Fast forward to 2012 and $4,500 rebates brought me back to GM and a Chevrolet Malibu. Should I have any concerns about Dexcool and engine seals or do anything other than follow the Owner’s Manual and keep the coolant at the proper level?

The problem with Dexcool is if the coolant level drops.

Dexcool is the early form of Organic Acid Techology. But it wasn’t realized if the coolant level dropped this OAT coolant would eat head gaskets, heater cores, and radiators.

That’s why I tell owners of GM vehicles with the Dexcool, “As soon as the vehicle is out of warranty, bring it over and I’ll flush the cooling system and put in the universal coolant”. And the problem goes away.

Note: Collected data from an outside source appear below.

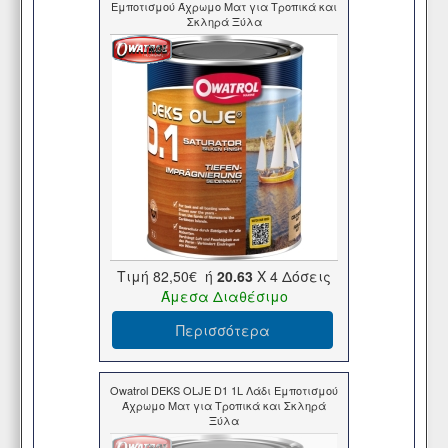
Εμποτισμού Άχρωμο Ματ για Τροπικά και
Σκληρά Ξύλα
Τιμή
82,50€
ή
20.63
X 4 Δόσεις
Άμεσα Διαθέσιμο
Περισσότερα
Owatrol DEKS OLJE D1 1L Λάδι Εμποτισμού
Άχρωμο Ματ για Τροπικά και Σκληρά
Ξύλα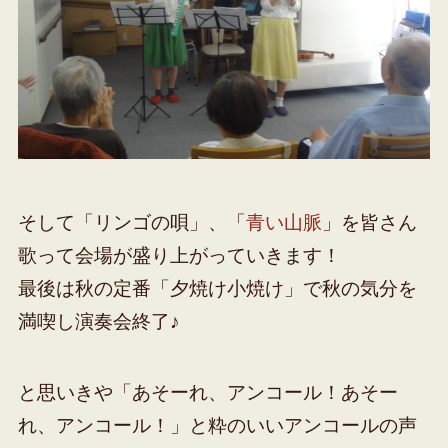
そして「リンゴの唄」、「
青い山脈
」を皆さん
歌って会場が盛り上がっていきます！
最後は秋の定番「夕焼け小焼け」で秋の気分を
満喫し演奏会終了♪
と思いきや「あそーれ、アンコール！あそー
れ、アンコール！」と粋のいいアンコールの声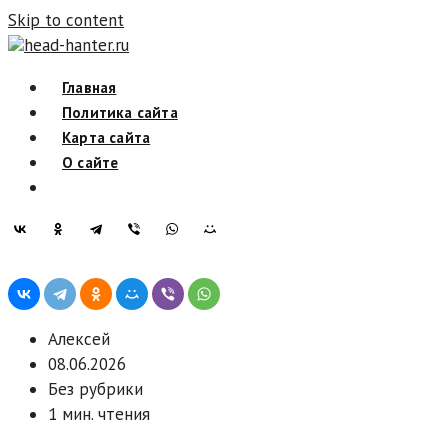
Skip to content
head-hanter.ru
Главная
Политика сайта
Карта сайта
О сайте
Алексей
08.06.2026
Без рубрики
1 мин. чтения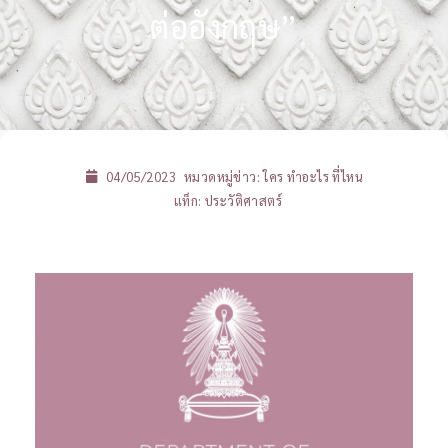
ต่ออังกฤษ”
04/05/2023
หมวดหมู่ข่าว:
ใคร ทำอะไร ที่ไหน
แท็ก:
ประวัติศาสตร์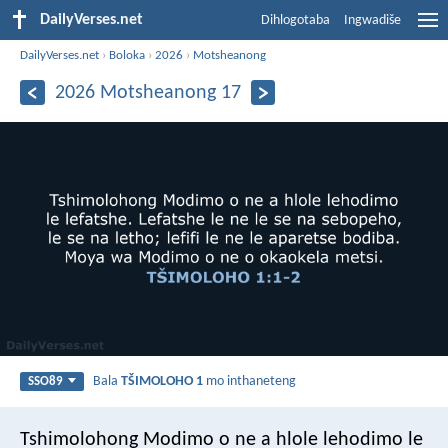
DailyVerses.net
Dihlogotaba
Ingwadiše
DailyVerses.net
›
Boloka
›
2026
›
Motsheanong
2026 Motsheanong 17
Bala
TŠIMOLOHO 1
mo inthaneteng
SSO89
Tshimolohong Modimo o ne a hlole lehodimo le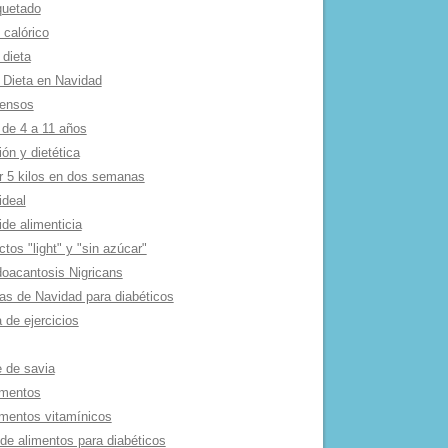
quetado
 calórico
 dieta
 Dieta en Navidad
tensos
 de 4 a 11 años
ión y dietética
r 5 kilos en dos semanas
ideal
de alimenticia
tos "light" y "sin azúcar"
oacantosis Nigricans
as de Navidad para diabéticos
 de ejercicios
e de savia
mentos
mentos vitamí­nicos
 de alimentos para diabéticos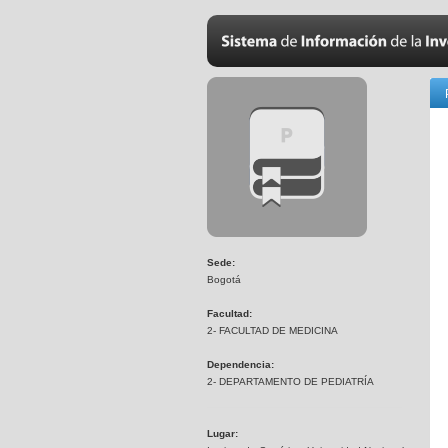
Sede:
Bogotá
Facultad:
2- FACULTAD DE MEDICINA
Dependencia:
2- DEPARTAMENTO DE PEDIATRÍA
Lugar: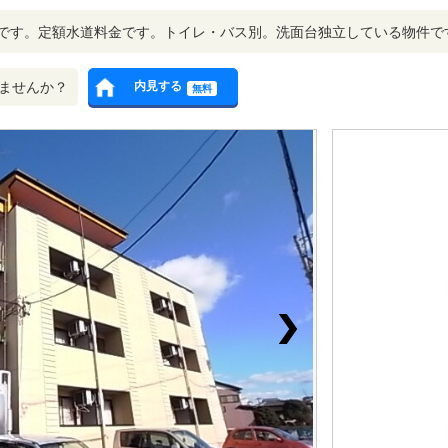
です。定額水道料金です。トイレ・バス別。洗面台独立している物件で
ませんか？
内見する
無料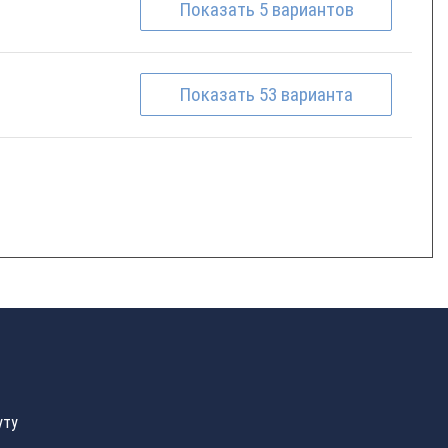
Показать
5
вариантов
Показать
53
варианта
уту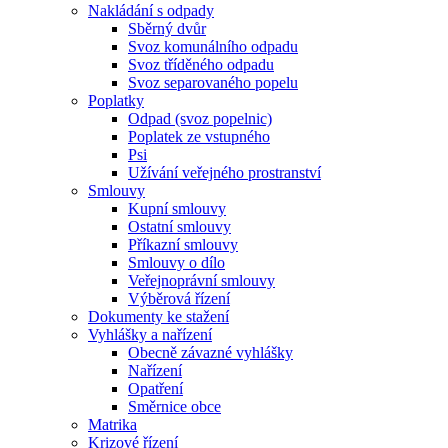
Nakládání s odpady
Sběrný dvůr
Svoz komunálního odpadu
Svoz tříděného odpadu
Svoz separovaného popelu
Poplatky
Odpad (svoz popelnic)
Poplatek ze vstupného
Psi
Užívání veřejného prostranství
Smlouvy
Kupní smlouvy
Ostatní smlouvy
Příkazní smlouvy
Smlouvy o dílo
Veřejnoprávní smlouvy
Výběrová řízení
Dokumenty ke stažení
Vyhlášky a nařízení
Obecně závazné vyhlášky
Nařízení
Opatření
Směrnice obce
Matrika
Krizové řízení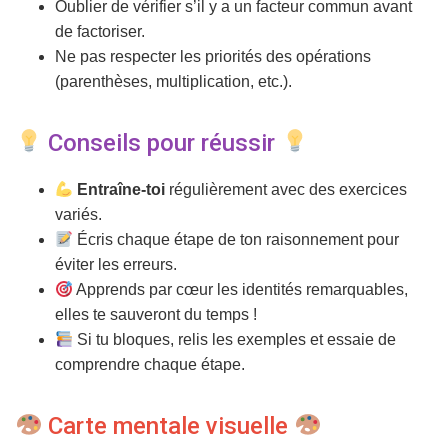
Oublier de vérifier s’il y a un facteur commun avant
de factoriser.
Ne pas respecter les priorités des opérations
(parenthèses, multiplication, etc.).
Conseils pour réussir
Entraîne-toi
régulièrement avec des exercices
variés.
Écris chaque étape de ton raisonnement pour
éviter les erreurs.
Apprends par cœur les identités remarquables,
elles te sauveront du temps !
Si tu bloques, relis les exemples et essaie de
comprendre chaque étape.
Carte mentale visuelle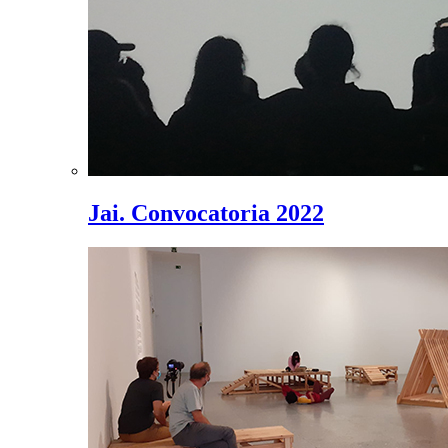
Jai. Convocatoria 2022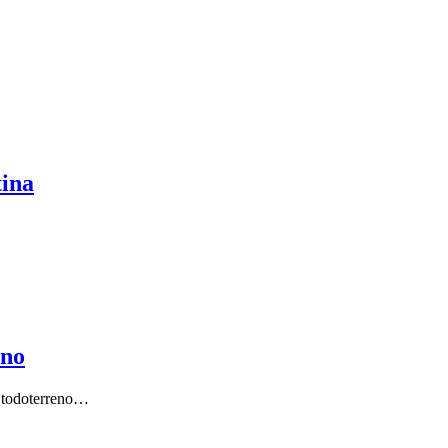
tina
eno
s todoterreno…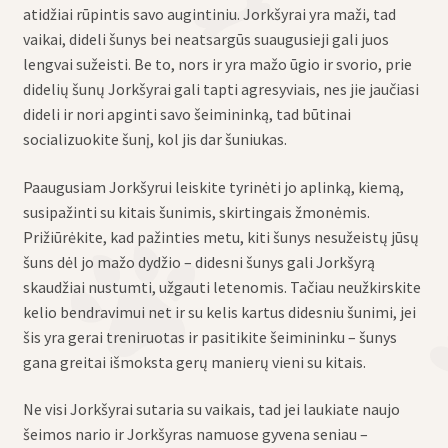
atidžiai rūpintis savo augintiniu. Jorkšyrai yra maži, tad
vaikai, dideli šunys bei neatsargūs suaugusieji gali juos
lengvai sužeisti. Be to, nors ir yra mažo ūgio ir svorio, prie
didelių šunų Jorkšyrai gali tapti agresyviais, nes jie jaučiasi
dideli ir nori apginti savo šeimininką, tad būtinai
socializuokite šunį, kol jis dar šuniukas.
Paaugusiam Jorkšyrui leiskite tyrinėti jo aplinką, kiemą,
susipažinti su kitais šunimis, skirtingais žmonėmis.
Prižiūrėkite, kad pažinties metu, kiti šunys nesužeistų jūsų
šuns dėl jo mažo dydžio – didesni šunys gali Jorkšyrą
skaudžiai nustumti, užgauti letenomis. Tačiau neužkirskite
kelio bendravimui net ir su kelis kartus didesniu šunimi, jei
šis yra gerai treniruotas ir pasitikite šeimininku – šunys
gana greitai išmoksta gerų manierų vieni su kitais.
Ne visi Jorkšyrai sutaria su vaikais, tad jei laukiate naujo
šeimos nario ir Jorkšyras namuose gyvena seniau –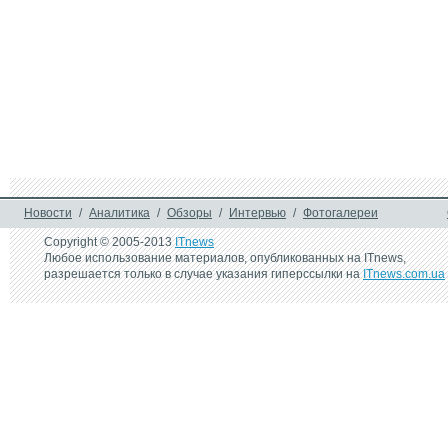
Новости
/
Аналитика
/
Обзоры
/
Интервью
/
Фотогалереи
Copyright © 2005-2013
ITnews
Любое использование материалов, опубликованных на ITnews,
разрешается только в случае указания гиперссылки на
ITnews.com.ua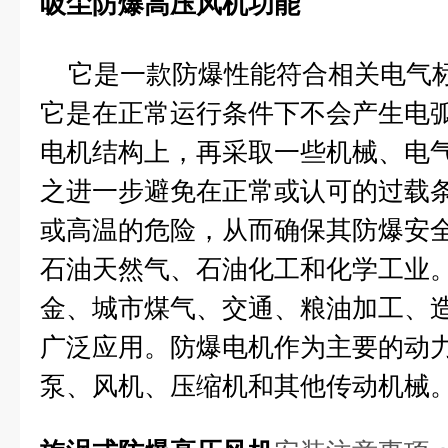
吸尘防爆高压风机功能
它是一款防爆性能符合相关电气标
它是在正常运行条件下不会产生电
电机结构上，再采取一些机械、电
之进一步避免在正常或认可的过载
或高温的危险，从而确保其防爆安
石油天然气、石油化工和化学工业
金、城市煤气、交通、粮油加工、
广泛应用。防爆电机作为主要的动
泵、风机、压缩机和其他传动机械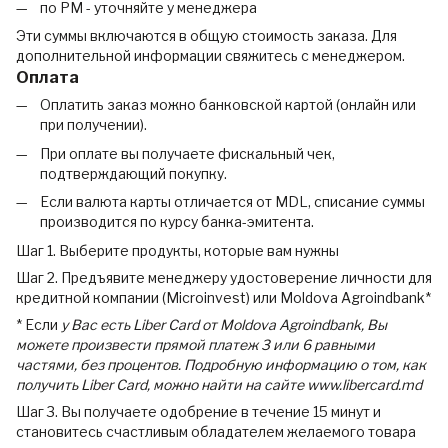
по РМ - уточняйте у менеджера
Эти суммы включаются в общую стоимость заказа. Для
дополнительной информации свяжитесь с менеджером.
Оплата
Оплатить заказ можно банковской картой (онлайн или
при получении).
При оплате вы получаете фискальный чек,
подтверждающий покупку.
Если валюта карты отличается от MDL, списание суммы
производится по курсу банка-эмитента.
Шаг 1. Выберите продукты, которые вам нужны
Шаг 2. Предъявите менеджеру удостоверение личности для
кредитной компании (Microinvest) или Moldova Agroindbank*
* Если
у Вас есть Liber Card от Moldova Agroindbank, Вы
можете произвести прямой платеж 3 или 6 равными
частями, без процентов. Подробную информацию о том, как
получить Liber Card, можно найти на сайте www.libercard.md
Шаг 3. Вы получаете одобрение в течение 15 минут и
становитесь счастливым обладателем желаемого товара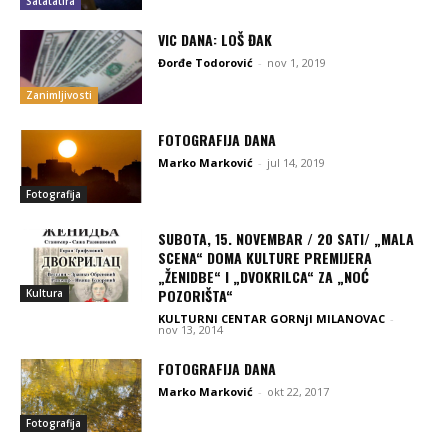
Satatatira
VIC DANA: LOŠ ĐAK
Đorđe Todorović
-
nov 1, 2019
Zanimljivosti
FOTOGRAFIJA DANA
Marko Marković
-
jul 14, 2019
Fotografija
SUBOTA, 15. NOVEMBAR / 20 SATI/ „MALA
SCENA“ DOMA KULTURE PREMIJERA
„ŽENIDBE“ I „DVOKRILCA“ ZA „NOĆ
POZORIŠTA“
Kultura
KULTURNI CENTAR GORNjI MILANOVAC
-
nov 13, 2014
FOTOGRAFIJA DANA
Marko Marković
-
okt 22, 2017
Fotografija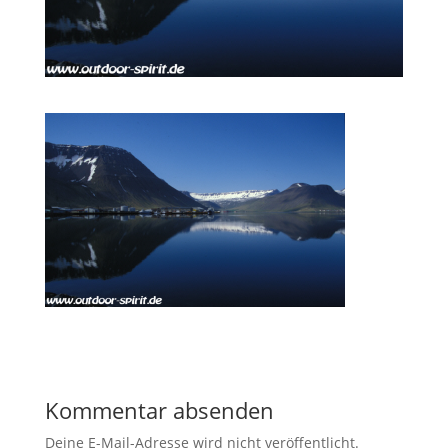
Kommentar absenden
Deine E-Mail-Adresse wird nicht veröffentlicht.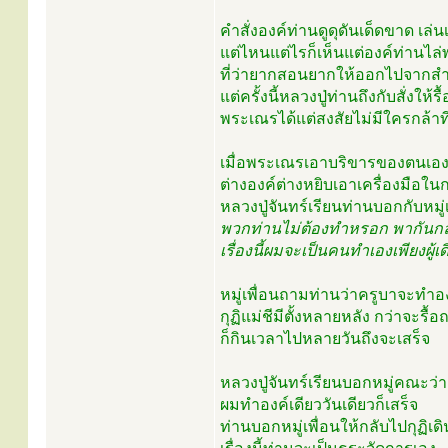
คำสั่งองค์ท่านดูดุดันเด็ดขาด เ
แต่ไหนแต่ไรก็เห็นแต่องค์ท่านไล
ที่ว่ายากสอนยากให้ออกไปจากสำน
แต่ครั้งนี้หลวงปู่ท่านถึงกับสั่งให
พระเณรได้แต่สงสัยไม่มีใครกล้าท
เมื่อพระเณรเอาบริขารของตนเองไป
ต่างองค์ต่างหยิบเอาเครื่องมือใ
หลวงปู่จันทร์เรียนท่านบอกกับหมู่เ
พวกท่านไม่ต้องทำหรอก พากันกล
เรื่องนี้ผมจะเป็นคนทำเองเพียงผู้เ
หมู่เพื่อนถามท่านว่าครูบาจะทำอง
กุฏิแม่ชีมีตั้งหลายหลัง กว่าจะรื้
ก็กินเวลาไปหลายวันถึงจะเสร็จ
หลวงปู่จันทร์เรียนบอกหมู่คณะว่
ผมทำองค์เดียววันเดียวก็เสร็จ
ท่านบอกหมู่เพื่อนให้กลับไปกุฏิ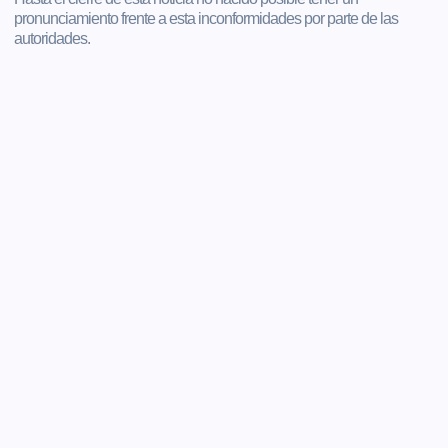
pronunciamiento frente a esta inconformidades por parte de las
autoridades.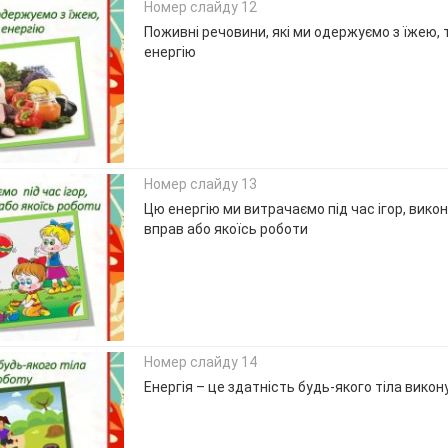
Номер слайду 12
Поживні речовини, які ми одержуємо з їжею,
енергію
Номер слайду 13
Цю енергію ми витрачаємо під час ігор, вико
вправ або якоїсь роботи
Номер слайду 14
Енергія – це здатність будь-якого тіла вико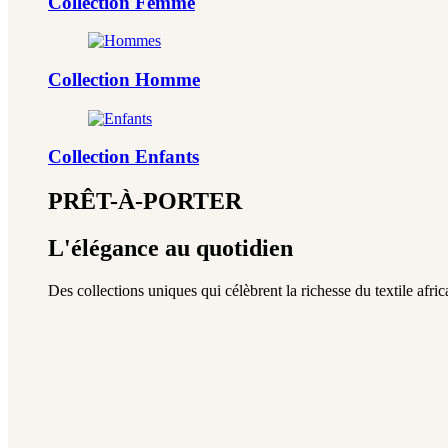
Collection Femme
Collection Homme
Collection Enfants
PRÊT-À-PORTER
L'élégance au quotidien
Des collections uniques qui célèbrent la richesse du textile africa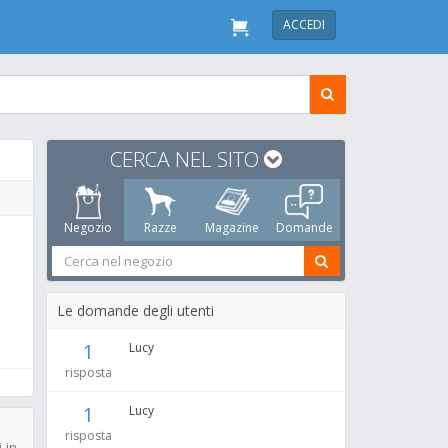
ACCEDI
CERCA NEL SITO
Negozio
Razze
Magazine
Domande
Le domande degli utenti
1
Lucy
risposta
1
Lucy
risposta
 in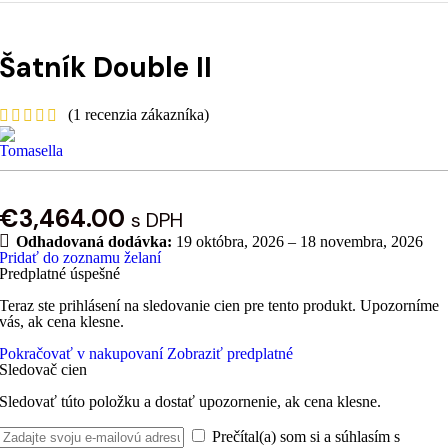
Šatník Double II
(
1
recenzia zákazníka)
€
3,464.00
s DPH
Odhadovaná dodávka:
19 októbra, 2026 – 18 novembra, 2026
Pridať do zoznamu želaní
Predplatné úspešné
Teraz ste prihlásení na sledovanie cien pre tento produkt. Upozorníme
vás, ak cena klesne.
Pokračovať v nakupovaní
Zobraziť predplatné
Sledovač cien
Sledovať túto položku a dostať upozornenie, ak cena klesne.
Prečítal(a) som si a súhlasím s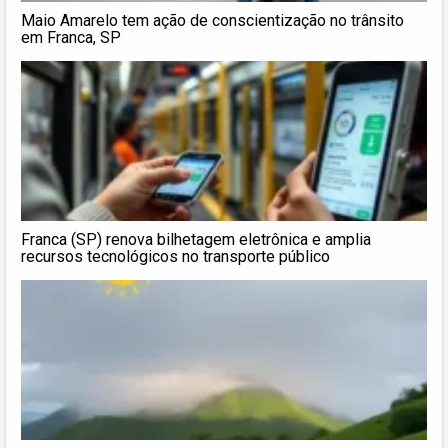
Maio Amarelo tem ação de conscientização no trânsito
em Franca, SP
Franca (SP) renova bilhetagem eletrônica e amplia
recursos tecnológicos no transporte público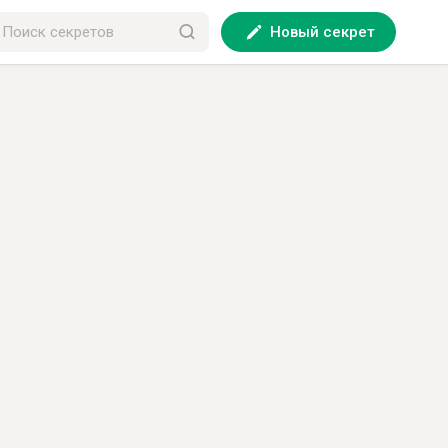
Новый секрет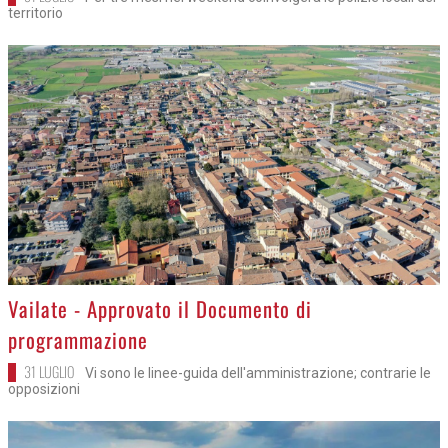
territorio
>
Vailate - Approvato il Documento di
programmazione
31 LUGLIO
Vi sono le linee-guida dell'amministrazione; contrarie le
opposizioni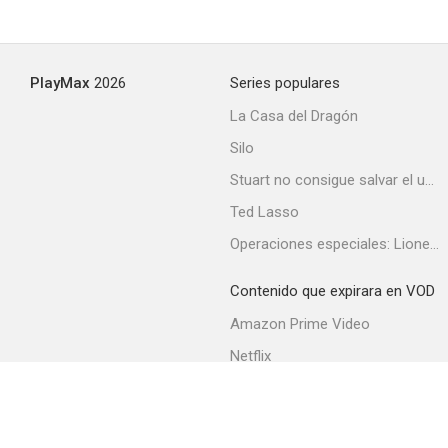
Strange Affinity
PlayMax
2026
Series populares
--
La Casa del Dragón
Silo
Stuart no consigue salvar el universo
Ted Lasso
Operaciones especiales: Lioness
Contenido que expirara en VOD
Evil Spirits of Japan
Amazon Prime Video
--
Netflix
Filmin
Movistar+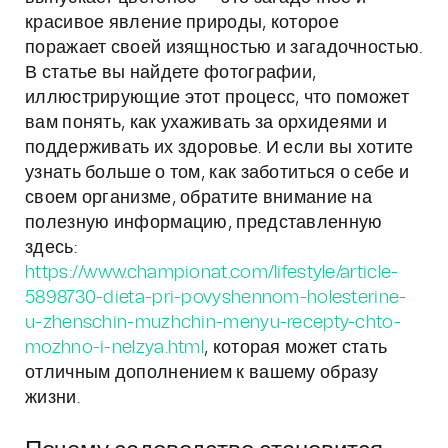
красивое явление природы, которое
поражает своей изящностью и загадочностью.
В статье вы найдете фотографии,
иллюстрирующие этот процесс, что поможет
вам понять, как ухаживать за орхидеями и
поддерживать их здоровье. И если вы хотите
узнать больше о том, как заботиться о себе и
своем организме, обратите внимание на
полезную информацию, представленную
здесь:
https://www.championat.com/lifestyle/article-
5898730-dieta-pri-povyshennom-holesterine-
u-zhenschin-muzhchin-menyu-recepty-chto-
mozhno-i-nelzya.html
, которая может стать
отличным дополнением к вашему образу
жизни.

So the gaskets are still made from the same material and Dexcool still has the ingredient that dissolves them if air gets into the system; no gasket material change or Dexcool reformulation?

What level do I keep the coolant at? I saw some comments that it should be at the warm temperature mark in the reservoir even when cold?

Can I have the coolant acidity level tested regularly to determine if air has got into the system or is there another test to determine if air has gotten into the system?

Just follow exactly what it says to do in the owner’s manual. That includes keeping it at the “full cold” & “full hot” marks (or whatever they’re labeled).

Then, as Tester said, once the warranty period is up, I’d ask someone to get the car changed over to something else such as the newer “universal” coolants.

If you’re in it for the long run with this car I’d also suggest NOT following manufacturer’s recommendations in at least one respect - have the cooling system serviced more often than is specified. GM is probably still saying DexCool is good for 5 years / 150K miles. I’d maybe go as far as 3yrs/36K miles. But, even though newer coolants do profess to be “long life,” I still like the old fashioned 2 yrs/24K miles for a drain & refill of the cooling system.

Doing maintenance sooner/more often than required doesn’t present a warranty issue. Its also the case that any qualified shop can do the work. If you’re worried, find a local shop that actually specializes in car HVAC - such as a “radiator shop.” They will probably know more about GM cooling systems, DexCool, servicing, etc. than the techs at the dealership.

I usually give the same advice as Tester. As soon as the factory warranty expires on a GM product, I recommend flushing all the Dexcool out and replacing it with normal universal coolant, and I recommend it be drained and refilled every 2-3 years.

I agree with the others. I had a 2006 Chevrolet Uplander which had the factory Dexcool. I had no problems, but before I sold the Uplander to my son, I had the Dexcool flushed out and replaced with universal coolant. This was at 75,000 miles. The Uplander now has well over 100,000 and had no cooling system problems.